_Instruction_. If a line in the entries contains the string "prefixId", include that line in your answer.

Source texts of formatted documents
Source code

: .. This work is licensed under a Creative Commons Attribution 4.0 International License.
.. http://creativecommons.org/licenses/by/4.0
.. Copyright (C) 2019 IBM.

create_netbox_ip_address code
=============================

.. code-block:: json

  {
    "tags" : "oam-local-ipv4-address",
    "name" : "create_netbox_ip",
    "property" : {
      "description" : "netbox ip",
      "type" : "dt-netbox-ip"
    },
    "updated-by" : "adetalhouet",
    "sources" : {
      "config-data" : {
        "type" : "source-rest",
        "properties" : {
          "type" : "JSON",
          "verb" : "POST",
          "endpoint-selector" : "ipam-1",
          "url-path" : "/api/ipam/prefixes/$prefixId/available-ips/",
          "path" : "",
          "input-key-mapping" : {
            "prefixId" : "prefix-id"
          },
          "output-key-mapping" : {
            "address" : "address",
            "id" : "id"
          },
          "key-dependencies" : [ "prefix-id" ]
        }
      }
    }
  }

_Answer space_.
          "url-path" : "/api/ipam/prefixes/$prefixId/available-ips/",
            "prefixId" : "prefix-id"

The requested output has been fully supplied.